I fail to see why everybody thinks that something is erased in the famous Delayed Choice Quantum Eraser experiment (see https://arxiv.org/pdf/quant-ph/9903047.pdf and https://en.wikipedia.org/wiki/Delayed-choice_quantum_eraser).
According the paper, the interference patterns that arrive at D1 and D2 are shifted by pi. That is, if you add the interference patterns together, the pattern is the same as the pattern for detectors D3 and D4. Therefore, if you look only at D0, then no interference pattern is visible, not for the photons whose peer arrive at D3 and D4, but also not for the photons whose peer arrive at D1 or D2. This is different from the normal double slit experiment.
Therefore, isn't it equally valid to say that the interference is always there, also for the photons that arrive at D3 or D4? We just don't detect it in that case, because we only look at only one of the possible paths and don't combine them together. It is the beamsplitter BSc for D1 and D2 which makes the interference pattern visible. That is, no information is erased, and there is no need to transfer information from D1/2/3/4 to D0.

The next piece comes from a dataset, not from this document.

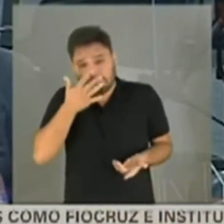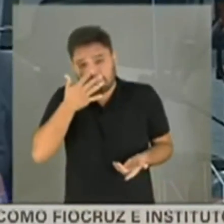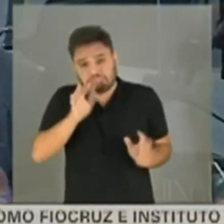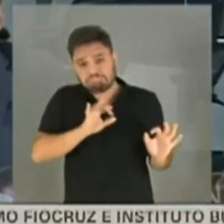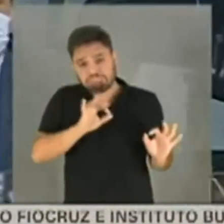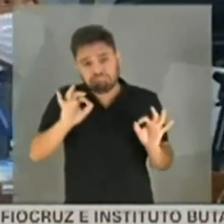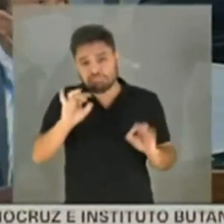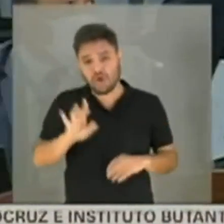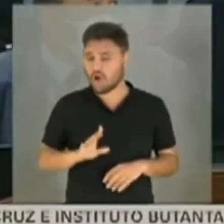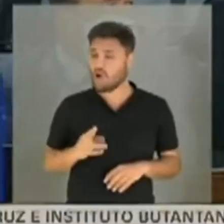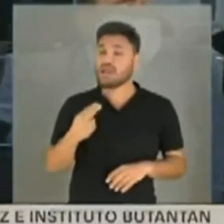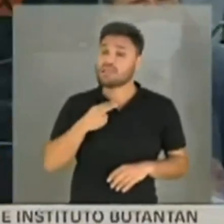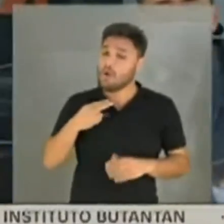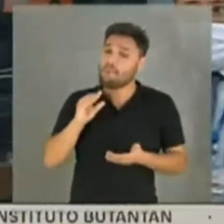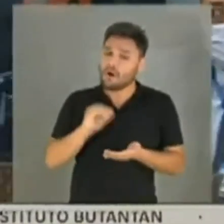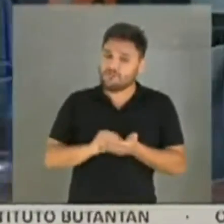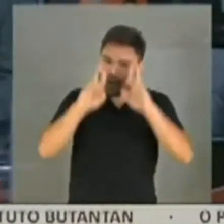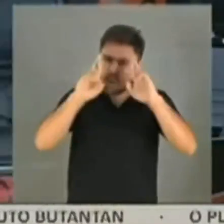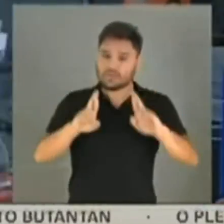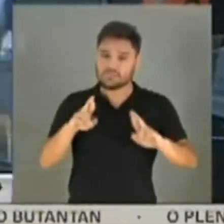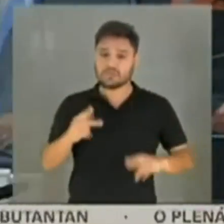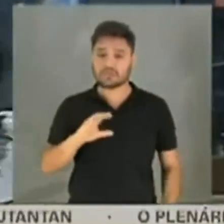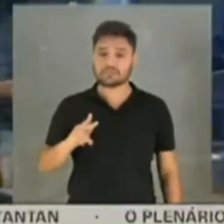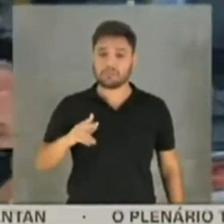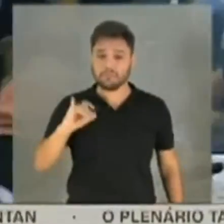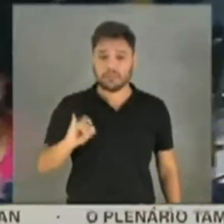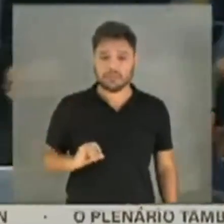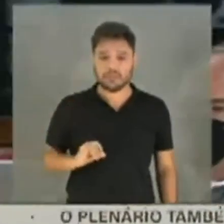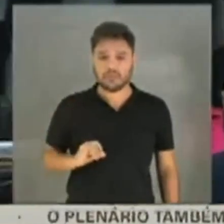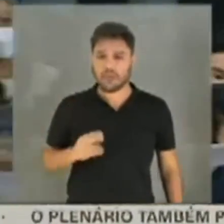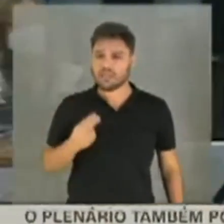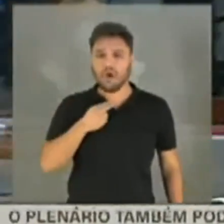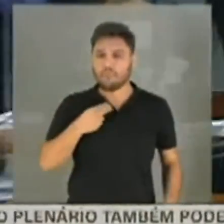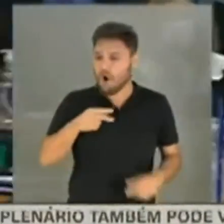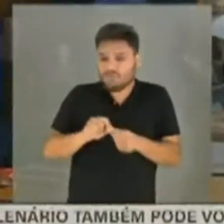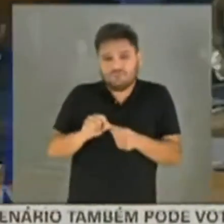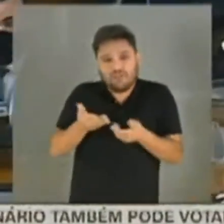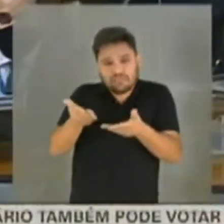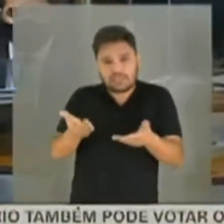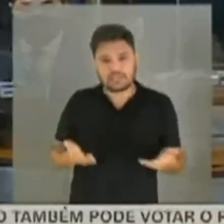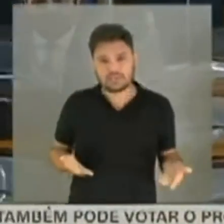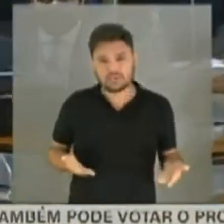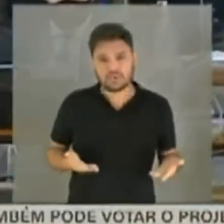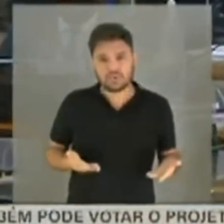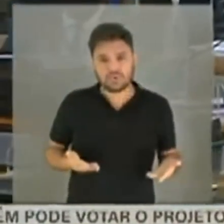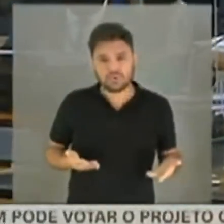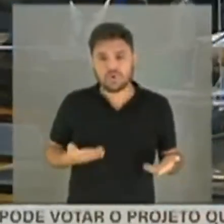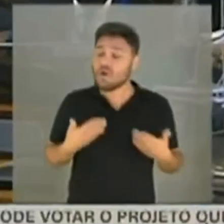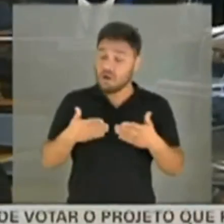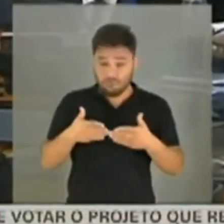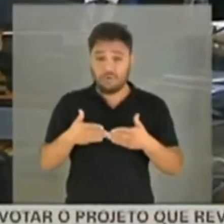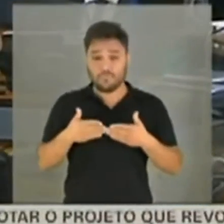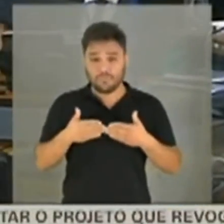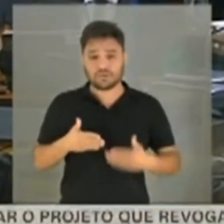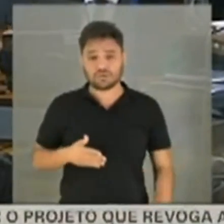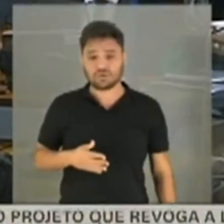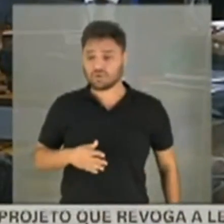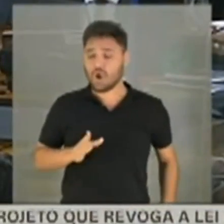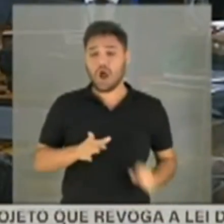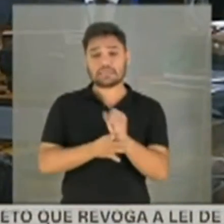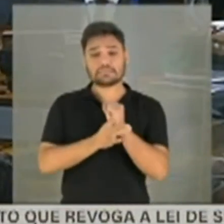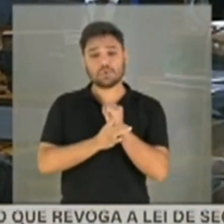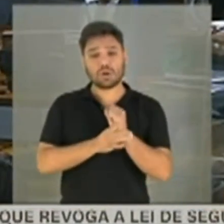O senhor não pode desrespeitar essa comissão parlamentar de inquérito, não pode atuar dessa forma e eu pedirei para as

Edit: expressed in a different way: if I would remove the D3/D4 mirrors, and let all photons go through to D1/D2, it would clearly show that there is an interference pattern in D0 for all photons. Setting back the D3/D4 mirrors, redirecting 50% of the photons, would change nothing at the D0 side; the photons would still hit at exactly the same place at D0 as before. That is, the interference pattern would still be there, we just would not have enough information to detect it afterwards.
What is wrong with this interpretation of the results? And if this interpretation can be valid, why is this such a controversial experiment?